Unfortunately, one of the side effects of being Al Capone was the fact that he was always, somewhere in the back of his mind, aware of his public image (despite the fact that he no longer had one). It would not do for him to be seen looking like an idiot staring at the sky, and so he cut his jubilations short with a slight cough and a neck rub.
He glanced around, looking for Daley, and saw him standing at the curb of the busy street beside a very odd-looking vehicle, one slick and roofless. He frowned at the thing, then looked up at the road in curiosity.
The cars shooting past all looked weird, coming in more models, sizes, and ridiculously gaudy colors than he would have ever though possible. But then, it had been just a few years since he had last seen one, back when the very invention was still considered new.
Capone shook his head irritably and began to descend the concrete staircase, not wanting to dwell on the thought. He just hoped the things rode better now than they had back when.
As Larry's car gunned its engine, a certain group of note-taking teenagers had put away their notes and were leaving the museum. The three were laughing merrily and giving each other solid high-fives.
"Dude, we are so going to make the paper with that article!" one boy chuckled.
"I know! Napoleon Bonaparte and Al Capone almost get in a fistfight and we're there to catch it! I got this awesome pic of them screaming at each other like they were going to bite off each other's heads!" a bespectacled girl agreed.
"Maybe we'll get a front-page headline!" he screeched joyfully.

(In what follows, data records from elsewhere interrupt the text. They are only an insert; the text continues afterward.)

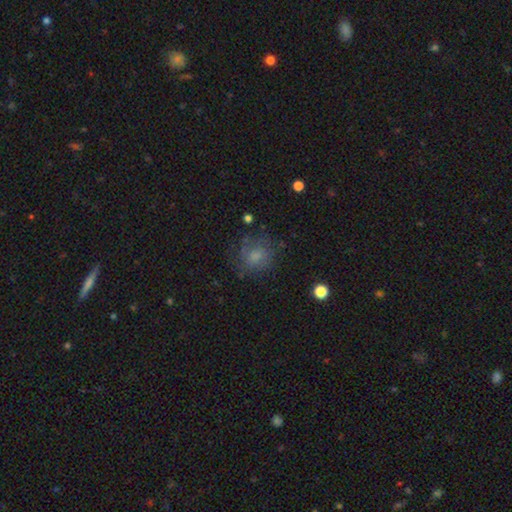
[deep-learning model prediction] smooth 68%, featured or disk 20%, star or artifact 12%. Down the decision tree: how rounded — round (77%); merging — none (65%).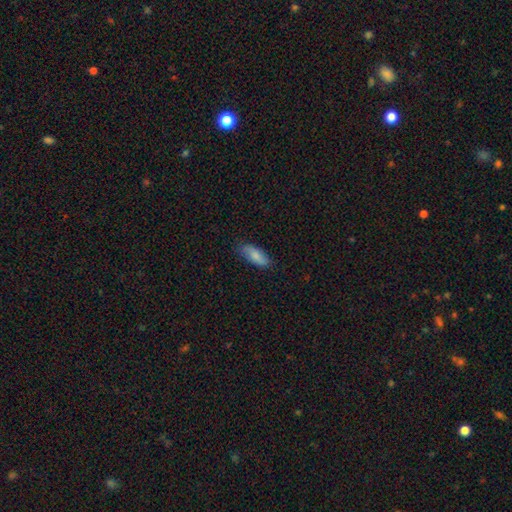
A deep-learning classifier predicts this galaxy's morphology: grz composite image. It shows a smooth galaxy with no disk features (79%) that is in between round and cigar-shaped (80%). Merging: none (77%).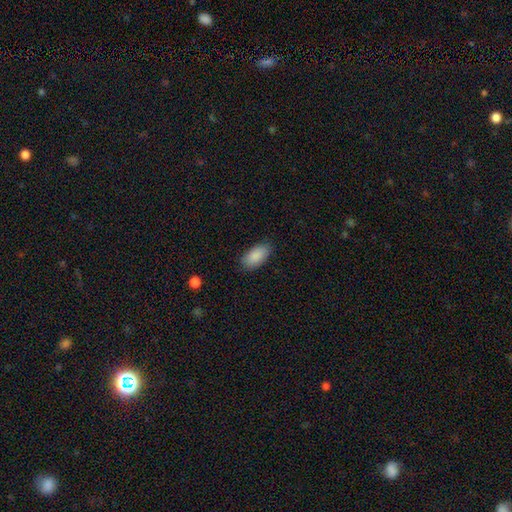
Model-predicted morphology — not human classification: The model was most divided on "merging": none: 85%, minor disturbance: 12%, major disturbance: 3%, merger: 1%. More confident: how rounded — in between (93%); smooth or featured — smooth (89%).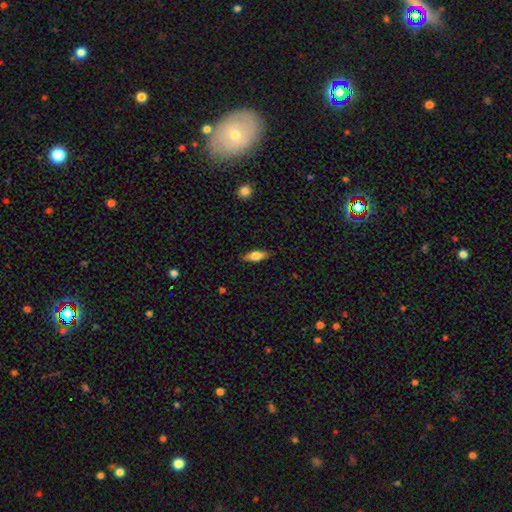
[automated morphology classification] smooth-or-featured: smooth: 67% | featured or disk: 27% | star or artifact: 6%
  how-rounded: in between: 60% | cigar-shaped: 37% | round: 3%
  merging: none: 87% | minor disturbance: 10% | major disturbance: 2% | merger: 1%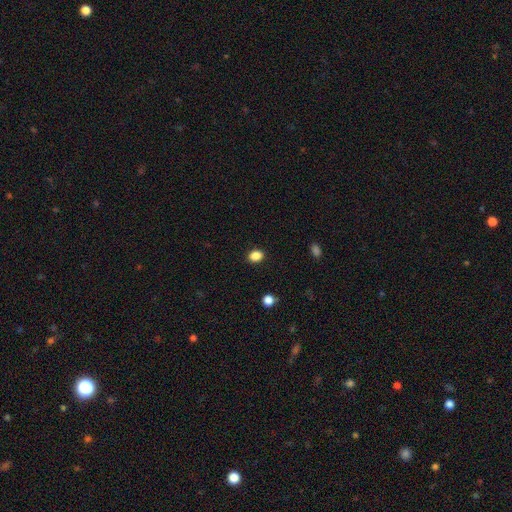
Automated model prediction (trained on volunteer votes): The model was most divided on "how rounded": in between: 58%, round: 41%, cigar-shaped: 1%. More confident: merging — none (89%); smooth or featured — smooth (86%).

"Well, we can't get paid or published until we get the thing written. I'll take care of it. And, Rob, that is the most ridiculous idea I've ever heard of. An almost-fight at some dusty little hole-in-the-wall barely merits an article. We'll be lucky if the paper picks this up as some sort of lame attention-grabber for an 'educational pursuit.'" their pessimistic friend muttered.
"Geez, Bella, chill. We got on the newspaper to have fun, remember?"

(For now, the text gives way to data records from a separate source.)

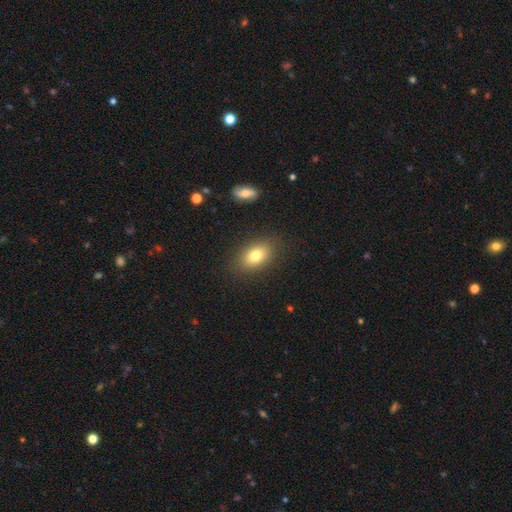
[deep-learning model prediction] A smooth galaxy with no disk features (77%) that is in between round and cigar-shaped (82%).

Vote fractions:
- Smooth or featured? smooth: 77% / featured or disk: 13% / star or artifact: 10%
- How rounded? in between: 82% / round: 16% / cigar-shaped: 2%
- Merging? none: 85% / minor disturbance: 10% / major disturbance: 3% / merger: 2%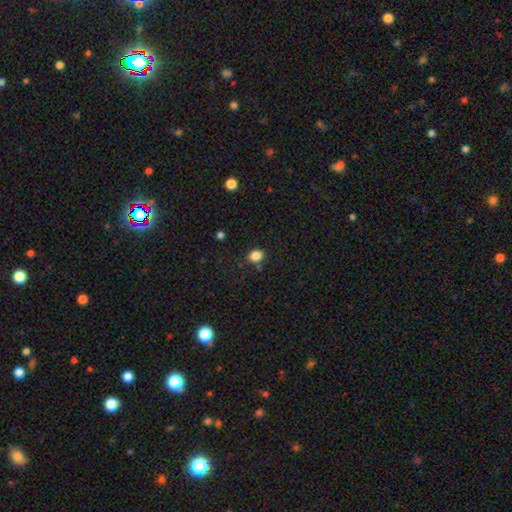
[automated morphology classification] Smooth or featured? smooth (85%)
How rounded? round (58%)
Merging? none (79%)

"Sure, Abbie Beth. Suuure. And my name's Arabella."
The guy, Rob, walked in between them and propped his elbows up and their shoulders, not an easy feat considering he was about two inches shorter than the girls. "Easy, easy, Bella. You remember your anger management courses."

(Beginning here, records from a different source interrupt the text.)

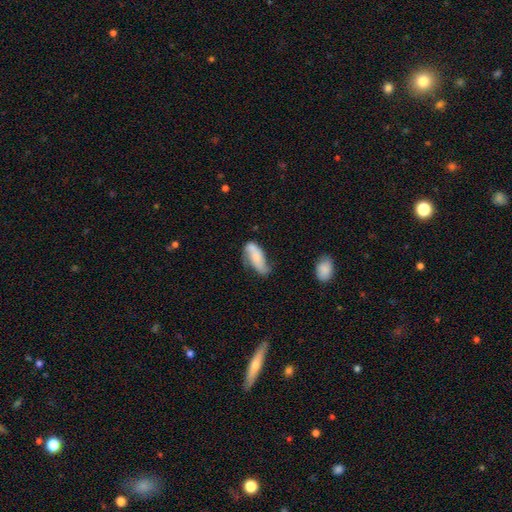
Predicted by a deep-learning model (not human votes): Smooth or featured? Predicted: smooth (p=0.61). How rounded? Predicted: in between (p=0.73). Merging? Predicted: none (p=0.39).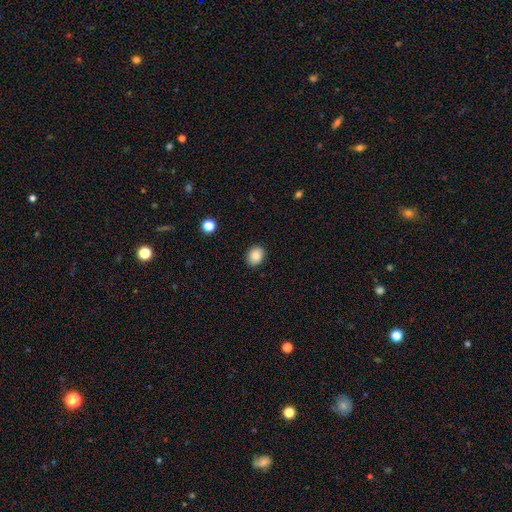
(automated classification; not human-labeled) smooth-or-featured: smooth: 85% | star or artifact: 9% | featured or disk: 6%
  how-rounded: in between: 54% | round: 45% | cigar-shaped: 1%
  merging: none: 88% | minor disturbance: 9% | major disturbance: 2% | merger: 1%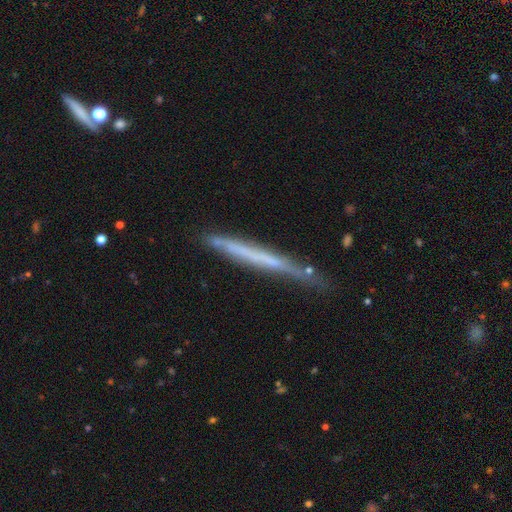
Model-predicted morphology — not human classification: Smooth or featured?
  - featured or disk: 51% *
  - smooth: 42%
  - star or artifact: 7%
Edge-on disk?
  - yes: 94% *
  - no: 6%
Merging?
  - none: 73% *
  - minor disturbance: 20%
  - major disturbance: 4%
  - merger: 3%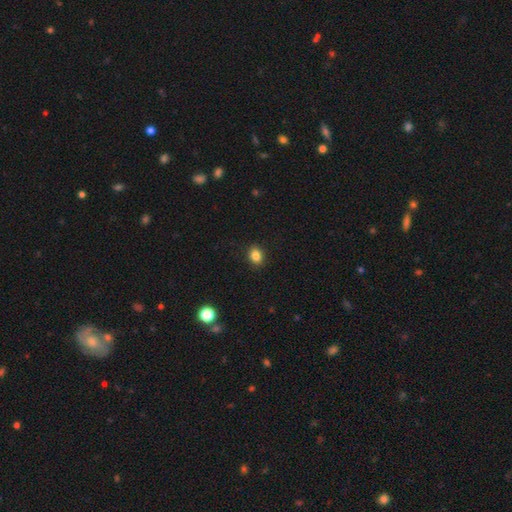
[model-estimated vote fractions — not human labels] smooth-or-featured: smooth: 85% | star or artifact: 10% | featured or disk: 5%
  how-rounded: in between: 54% | round: 45% | cigar-shaped: 1%
  merging: none: 90% | minor disturbance: 7% | major disturbance: 2% | merger: 1%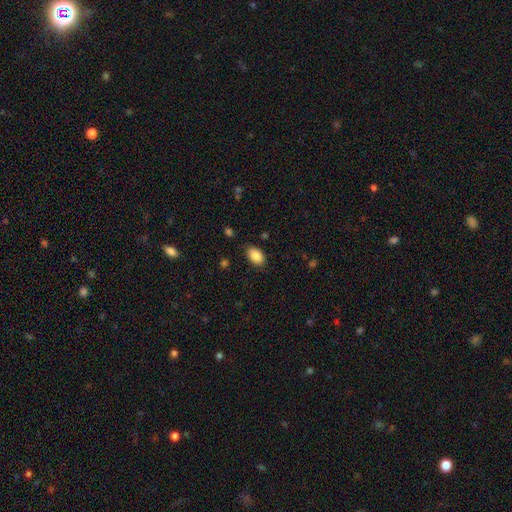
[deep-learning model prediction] Smooth or featured? smooth (88%)
How rounded? in between (90%)
Merging? none (84%)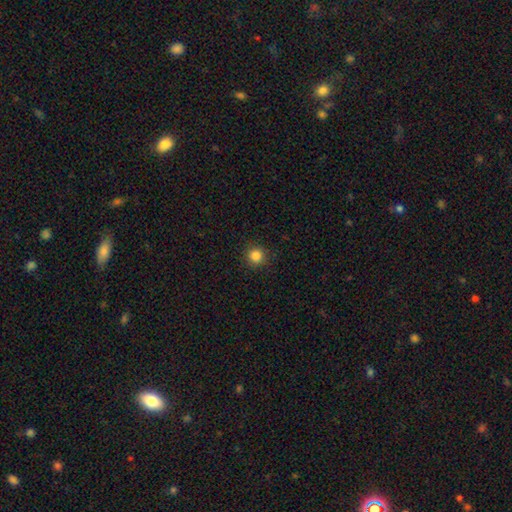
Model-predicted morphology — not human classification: Smooth or featured?
  - smooth: 85% *
  - star or artifact: 11%
  - featured or disk: 4%
How rounded?
  - round: 94% *
  - in between: 5%
  - cigar-shaped: 1%
Merging?
  - none: 91% *
  - minor disturbance: 6%
  - major disturbance: 2%
  - merger: 1%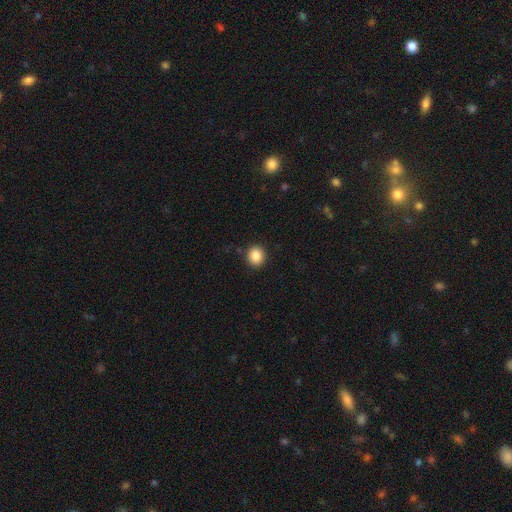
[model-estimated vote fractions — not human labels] Smooth or featured? smooth (87%)
How rounded? round (80%)
Merging? none (90%)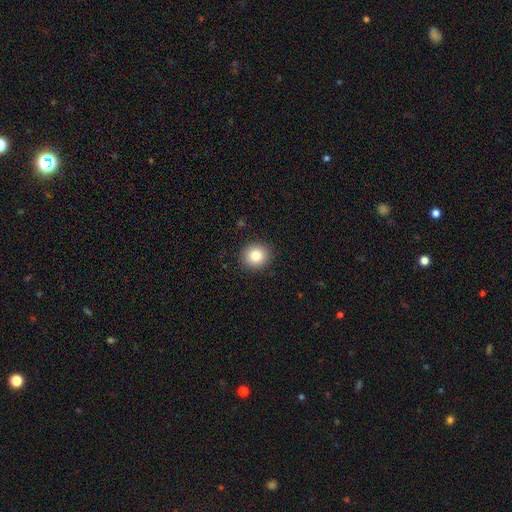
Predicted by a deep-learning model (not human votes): A smooth galaxy with no disk features (84%) that is round (84%). Merging: none (90%).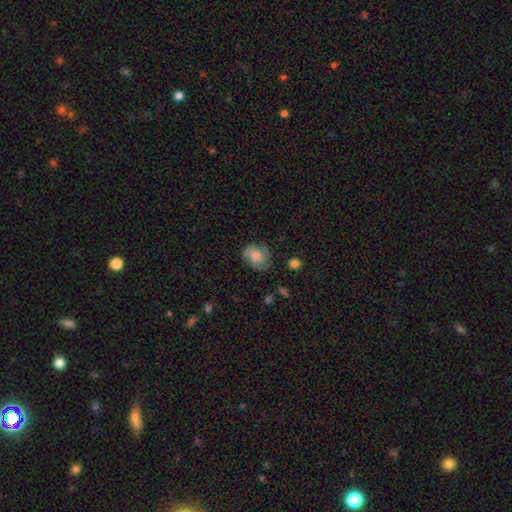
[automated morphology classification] The model was most divided on "smooth or featured": smooth: 46%, featured or disk: 45%, star or artifact: 9%. More confident: merging — none (67%).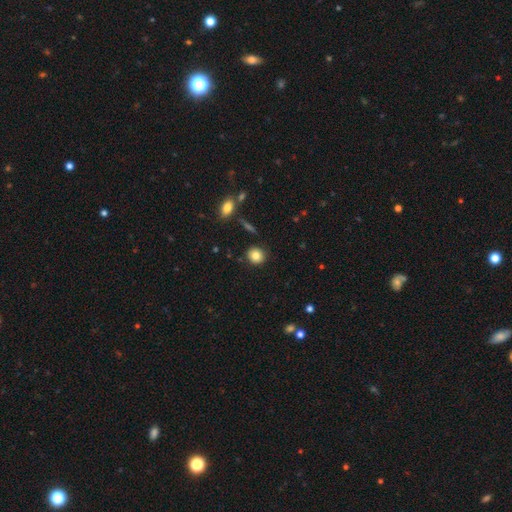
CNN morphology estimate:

Arabella rolled her eyes. "That never happened, Rob. And it's pointless to discuss this. Let's just get an article turned in so we can get some money and I can put it away in my Ferrari fund."
And so out walked a piece of writing that could make or break the Museum of Natural History and the fates of all its occupants.
Author's Note:I typed the bit about Capone outside while listening to 'Nemo' by Nightwish on repeat... awesome song, go check it out on Youtube or lala. I really think that band takes inspiration form Jules Verne. If anyone cares, Napoleon called Capone an idiotic rooster, hence the title's chapter. And, ooh, I got ya on the last line, didn't I? You don't have to worry about more OC's cluttering up the story, though. The three are not gonna show up any more, at the present moment. Hope you liked, enjoyed, etcetera!